(Passage provided begins)
# 108. Convert Sorted Array to Binary Search Tree

Given an array where elements are sorted in ascending order, convert it to a height balanced BST.

For this problem, a height-balanced binary tree is defined as a binary tree in which the depth of the two subtrees of every node never differ by more than 1.

Example:

Given the sorted array: [-10,-3,0,5,9],

One possible answer is: [0,-3,9,-10,null,5], which represents the following height balanced BST:

      0
     / \
   -3   9
   /   /
 -10  5

# Solution

Approach 1: Recursion.

# Code (Python)

Approach 1:

    def sortedArrayToBST(self, nums: 'List[int]') -> 'TreeNode':
        return self._to_bst(nums, 0, len(nums) - 1)
    
    def _to_bst(self, nums, start, end):
        if start == end:
            return TreeNode(nums[start])
        if start > end:
            return None
        mid = (start + end) // 2
        root = TreeNode(nums[mid])
        root.left = self._to_bst(nums, start, mid - 1)
        root.right = self._to_bst(nums, mid + 1, end)
        return root

# Code (C++)

Approach 1:

/**
 * Definition for a binary tree node.
(Passage provided ends)
(Provided data begins)
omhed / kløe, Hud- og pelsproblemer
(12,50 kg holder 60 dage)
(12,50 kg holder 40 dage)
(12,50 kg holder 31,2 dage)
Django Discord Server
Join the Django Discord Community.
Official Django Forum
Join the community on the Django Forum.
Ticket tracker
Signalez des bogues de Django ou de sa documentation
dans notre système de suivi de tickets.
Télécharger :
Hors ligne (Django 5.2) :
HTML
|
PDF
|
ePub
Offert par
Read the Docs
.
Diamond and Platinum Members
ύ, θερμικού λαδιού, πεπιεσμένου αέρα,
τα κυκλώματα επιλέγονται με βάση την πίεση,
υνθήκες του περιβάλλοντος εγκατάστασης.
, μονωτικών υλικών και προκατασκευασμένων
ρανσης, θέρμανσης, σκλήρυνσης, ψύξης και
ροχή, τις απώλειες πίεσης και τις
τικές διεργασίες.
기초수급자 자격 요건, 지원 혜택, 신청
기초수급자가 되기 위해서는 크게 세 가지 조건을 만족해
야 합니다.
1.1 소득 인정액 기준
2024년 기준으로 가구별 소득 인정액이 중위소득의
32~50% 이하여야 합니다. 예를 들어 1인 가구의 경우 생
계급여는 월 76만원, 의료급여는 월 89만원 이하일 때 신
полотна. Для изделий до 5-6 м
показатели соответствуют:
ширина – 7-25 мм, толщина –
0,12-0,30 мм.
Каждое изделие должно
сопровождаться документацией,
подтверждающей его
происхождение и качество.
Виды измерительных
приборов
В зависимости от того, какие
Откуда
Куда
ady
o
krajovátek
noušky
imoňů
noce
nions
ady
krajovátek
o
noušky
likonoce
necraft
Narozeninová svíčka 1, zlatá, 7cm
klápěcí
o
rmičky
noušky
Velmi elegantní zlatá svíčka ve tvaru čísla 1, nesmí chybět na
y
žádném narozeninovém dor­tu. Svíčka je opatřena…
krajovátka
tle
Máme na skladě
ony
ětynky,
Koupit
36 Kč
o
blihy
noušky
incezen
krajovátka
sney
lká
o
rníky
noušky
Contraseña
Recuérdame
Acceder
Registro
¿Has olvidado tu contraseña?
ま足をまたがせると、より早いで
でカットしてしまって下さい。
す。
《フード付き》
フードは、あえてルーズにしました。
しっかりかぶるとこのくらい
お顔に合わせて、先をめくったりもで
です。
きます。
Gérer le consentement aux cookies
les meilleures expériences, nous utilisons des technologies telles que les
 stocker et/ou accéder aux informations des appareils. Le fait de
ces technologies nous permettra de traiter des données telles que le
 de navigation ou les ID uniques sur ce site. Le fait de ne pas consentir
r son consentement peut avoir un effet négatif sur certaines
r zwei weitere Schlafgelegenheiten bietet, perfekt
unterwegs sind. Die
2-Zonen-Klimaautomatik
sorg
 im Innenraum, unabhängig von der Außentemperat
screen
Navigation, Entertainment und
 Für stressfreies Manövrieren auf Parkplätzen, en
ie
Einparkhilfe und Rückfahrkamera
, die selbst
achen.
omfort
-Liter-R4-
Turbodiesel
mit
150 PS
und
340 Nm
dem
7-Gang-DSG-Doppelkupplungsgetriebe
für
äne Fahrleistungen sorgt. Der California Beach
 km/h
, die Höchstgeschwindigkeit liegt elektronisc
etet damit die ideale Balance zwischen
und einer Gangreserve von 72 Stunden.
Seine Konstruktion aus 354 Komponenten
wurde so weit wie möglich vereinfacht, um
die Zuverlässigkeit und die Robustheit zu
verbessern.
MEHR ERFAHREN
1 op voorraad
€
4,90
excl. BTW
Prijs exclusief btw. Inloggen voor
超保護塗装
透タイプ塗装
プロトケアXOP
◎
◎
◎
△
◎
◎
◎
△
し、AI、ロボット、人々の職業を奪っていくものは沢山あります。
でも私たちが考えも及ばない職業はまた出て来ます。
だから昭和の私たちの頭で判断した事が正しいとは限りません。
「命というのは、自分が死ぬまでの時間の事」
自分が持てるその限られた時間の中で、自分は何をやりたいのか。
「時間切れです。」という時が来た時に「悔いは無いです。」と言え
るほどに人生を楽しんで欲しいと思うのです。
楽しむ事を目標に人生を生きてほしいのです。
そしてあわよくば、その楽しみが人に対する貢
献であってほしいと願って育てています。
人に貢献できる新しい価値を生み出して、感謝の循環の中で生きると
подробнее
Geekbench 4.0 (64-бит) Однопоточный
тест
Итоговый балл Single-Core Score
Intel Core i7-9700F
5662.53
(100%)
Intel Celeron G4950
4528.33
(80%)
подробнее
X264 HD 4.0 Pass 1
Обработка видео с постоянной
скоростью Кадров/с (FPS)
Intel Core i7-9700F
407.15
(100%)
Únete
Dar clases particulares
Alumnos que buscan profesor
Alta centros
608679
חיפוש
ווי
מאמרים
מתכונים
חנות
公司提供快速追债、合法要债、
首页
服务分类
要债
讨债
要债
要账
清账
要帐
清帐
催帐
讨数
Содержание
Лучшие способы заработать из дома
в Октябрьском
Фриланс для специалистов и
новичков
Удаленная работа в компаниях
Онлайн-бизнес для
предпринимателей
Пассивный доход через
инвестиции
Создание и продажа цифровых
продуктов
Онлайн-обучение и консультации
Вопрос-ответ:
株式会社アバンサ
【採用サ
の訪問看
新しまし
(Provided data ends)
◆ Tasks:
1) According to the sorted-array-to-BST page, by how much at most can the depths of a node's two subtrees differ in a height-balanced binary tree?
2) From the sorted-array-to-BST page, pull out the stretch that opens with the words "Given the sorted" and closes with "Approach 1: Recursion.".
3) Shorten the paragraph of the sorted-array-to-BST page that starts "For this problem, a height-balanced binary tree", keeping its main point.
None of the data above is needed here.

◆ Answers to the problems:
1) By no more than 1.

2)
Given the sorted array: [-10,-3,0,5,9],

One possible answer is: [0,-3,9,-10,null,5], which represents the following height balanced BST:

      0
     / \
   -3   9
   /   /
 -10  5

# Solution

Approach 1: Recursion.

3) Here, a height-balanced binary tree is one where, at every node, the depths of the two subtrees differ by 1 at most.